By Brian Tinsman

WASHINGTON — Call it the tweet heard ’round the NFL (which set off a volley of  conflicting reports sourcing unnamed officials posturing to ensure that they have the upper hand in negotiations, if and when a deal is discussed).

On Friday afternoon, NFL insider Ian Rapoport suggested not just that the Washington Redskins were in trade talks with the San Francisco 49ers, but that a third team and quarterback could be included: Tony Romo and the Dallas Cowboys.

Never mind that three-team trades are unusual in any sport, and are practically unheard of in football. Never mind that the Cowboys and Redskins are one of the best rivalries in the NFL, or that Tony Romo has been the face of that franchise for a decade.

Remember, Redskins fans, if the masks descend from the ceiling, please put yours on first before assisting the fan next to you. Air will be flowing even if the bag does not inflate.

Tony Romo-to-the-Redskins has been floated by columnists and hot take specialists ever since it became clear that the Redskins would not commit to Kirk Cousins long-term. Romo, when healthy, is still an appealing quarterback with a long track record of regular season success.

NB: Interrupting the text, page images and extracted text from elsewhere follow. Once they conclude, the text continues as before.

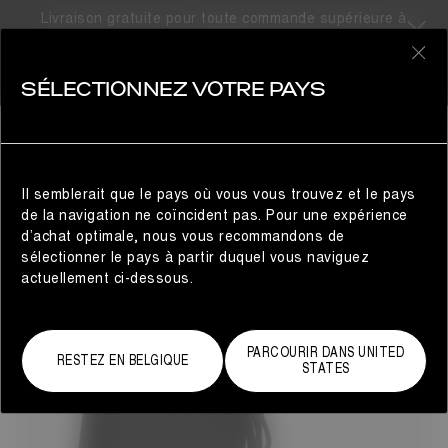
Livraison gratuite pour toute commande supérieure à
300€
57 résultats
0
SÉLECTIONNEZ VOTRE PAYS
ENFANTS
ENFANTS
FILTRE
Les Moon Boot® Kids fusionnent des matériaux
imperméables avec des doublures ultra-douces pour offrir
une protection exceptionnelle contre les intempéries, tout
Il semblerait que le pays où vous vous trouvez et le pays
en garantissant un confort douillet. Adaptées aux petits
de la navigation ne coïncident pas. Pour une expérience
pieds, ces bottes d'hiver pour filles et bottes d'hiver pour
d’achat optimale, nous vous recommandons de
garçons, ainsi que les bottes de neige pour enfants, sont
sélectionner le pays à partir duquel vous naviguez
conçues pour les jeunes aventuriers en quête d’exploration.
actuellement ci-dessous.
Prêtes à conquérir la neige et à ajouter une touche de style
à chaque pas, elles promettent chaleur et fun pour toutes
les aventures !
PARCOURIR DANS UNITED
RESTEZ EN BELGIQUE
STATES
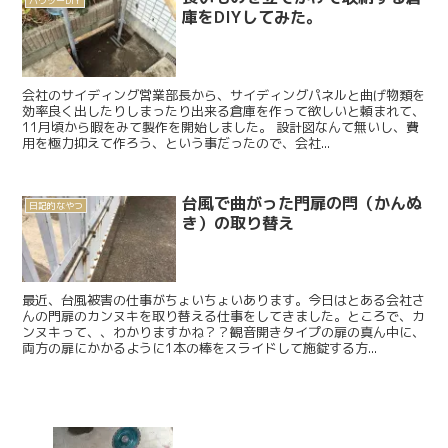
ハウツーDIY
庫をDIYしてみた。
会社のサイディング営業部長から、サイディングパネルと曲げ物類を
効率良く出したりしまったり出来る倉庫を作って欲しいと頼まれて、
11月頃から暇をみて製作を開始しました。 設計図なんて無いし、費
用を極力抑えて作ろう、という事だったので、会社...
台風で曲がった門扉の閂（かんぬ
日記的なやつ
き）の取り替え
最近、台風被害の仕事がちょいちょいあります。今日はとある会社さ
んの門扉のカンヌキを取り替える仕事をしてきました。ところで、カ
ンヌキって、、わかりますかね？？観音開きタイプの扉の真ん中に、
両方の扉にかかるように1本の棒をスライドして施錠する方...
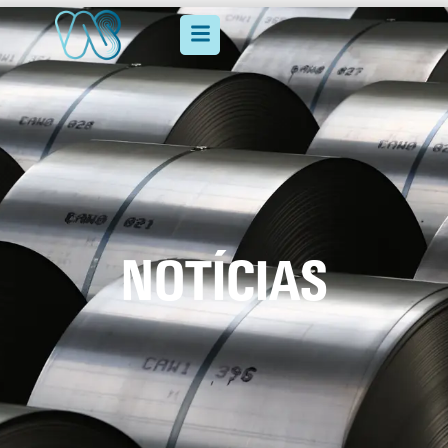
NOTÍCIAS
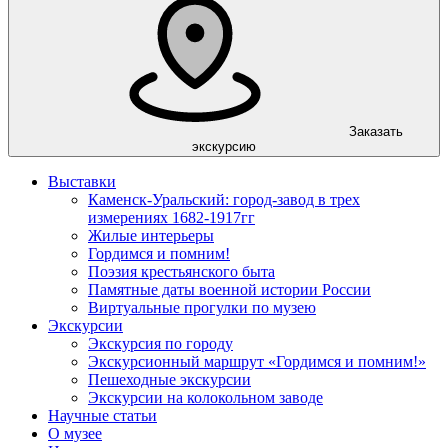
Заказать
экскурсию
Выставки
Каменск-Уральский: город-завод в трех
измерениях 1682-1917гг
Жилые интерьеры
Гордимся и помним!
Поэзия крестьянского быта
Памятные даты военной истории России
Виртуальные прогулки по музею
Экскурсии
Экскурсия по городу
Экскурсионный маршрут «Гордимся и помним!»
Пешеходные экскурсии
Экскурсии на колокольном заводе
Научные статьи
О музее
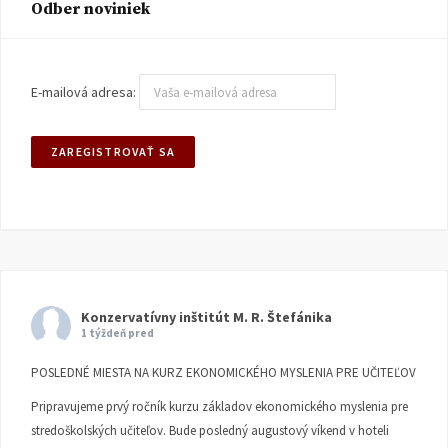
Odber noviniek
E-mailová adresa:
Konzervatívny inštitút M. R. Štefánika
1 týždeň pred
POSLEDNÉ MIESTA NA KURZ EKONOMICKÉHO MYSLENIA PRE UČITEĽOV
Pripravujeme prvý ročník kurzu základov ekonomického myslenia pre
stredoškolských učiteľov. Bude posledný augustový víkend v hoteli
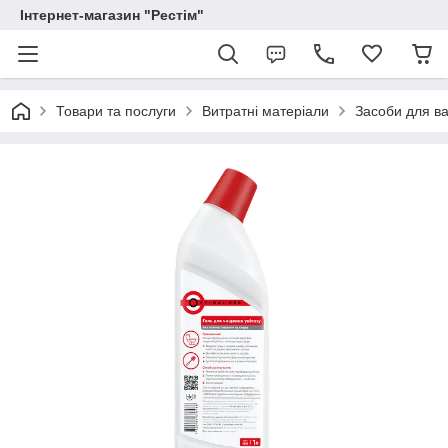
Інтернет-магазин "Рестім"
Товари та послуги
Витратні матеріали
Засоби для ва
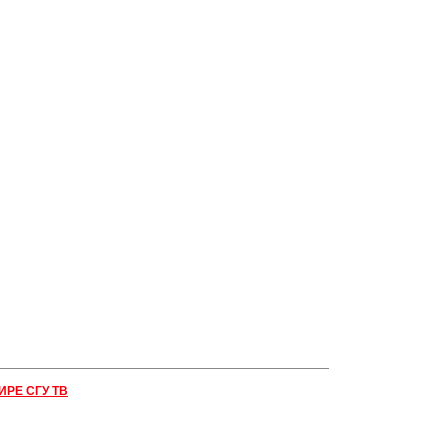
ИРЕ СГУ ТВ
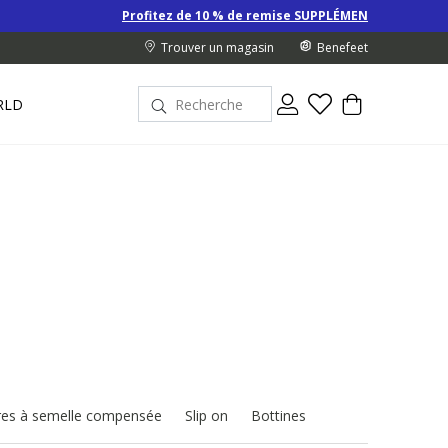
Profitez de 10 % de remise SUPPLÉMENTAIRE sur les Derniers prix d’été
Trouver un magasin
Benefeet
RLD
es à semelle compensée
Slip on
Bottines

It is conceivable to imagine that the Redskins brass, seeing the talent assembled on both sides of the ball, sees the team in win-now mode. A player of healthy Romo’s ability could put the Redskins over the top.

That makes sense as long as we’re talking about a game of Madden, where you can turn injury settings off and quit the game at any time.

If there’s any silver lining to this situation, it’s that the report feels made up. That’s not a knock on Rapoport, it’s an acknowledgment that he’s a cog in the NFL machine. As Clarence Hill Jr. noted, the Cowboys need to move Romo and his contract, preferably before free agency. Getting his name out there early helps his next employer step up to the plate and make an offer.

The problem is that this situation isn’t very believable.

Cousins could very well be headed to San Francisco to reunite with Kyle Shanahan, but the expected return is draft picks, presumably to find his eventual successor. The Redskins aren’t one player away from a championship, and Romo won’t be around long enough to help them build.

Then again, the Redskins have done this before. Remember Easter Sunday, 2010? The Redskins traded for Donovan McNabb, who was similarly near the end of the road, from a division rival, giving up on Jason Campbell. Why? Because Campbell, while good, was probably never going to be a championship contender.

So the Redskins tried to catch lightning in a bottle. Before the end of the season, McNabb was done as an NFL starter and the team was still a year away from drafting Robert Griffin III and Cousins.

The value of Rapoport’s report and any subsequent rebuttals is the identity of the unnamed sources. We’ll never know who those sources were, but here’s a good rule of thumb:

  • If this is a rumor driven by the Cowboys or Romo’s agent, it could be just wishful thinking to drive the market;
  • If it’s driven by the Redskins, it could the team testing the waters of public perception before making a controversial decision;
  • If it’s driven by the 49ers or Cousins’ agent, it could be the Shanahans getting one last laugh at the Redskins’ expense.

Until Cousins or Romo gets traded (together or separately), this is not a rumor that will go away. Redskins fans should take any report with a grain of salt and hope this turbulent offseason lands safely.